INSTRUCTIONS TO FOLLOW: Copy out the data word for word, without any of its pictures.

DATA TO PROCESS:

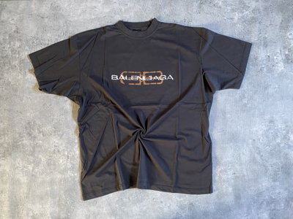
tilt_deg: -86.2
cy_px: 110
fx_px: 220
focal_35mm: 26
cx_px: 146
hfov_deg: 67.3
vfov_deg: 53.1
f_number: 1.8
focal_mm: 4.25
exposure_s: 1/40
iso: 640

OUTPUT OF THE TASK:
tilt_deg: -86.2
cy_px: 110
fx_px: 220
focal_35mm: 26
cx_px: 146
hfov_deg: 67.3
vfov_deg: 53.1
f_number: 1.8
focal_mm: 4.25
exposure_s: 1/40
iso: 640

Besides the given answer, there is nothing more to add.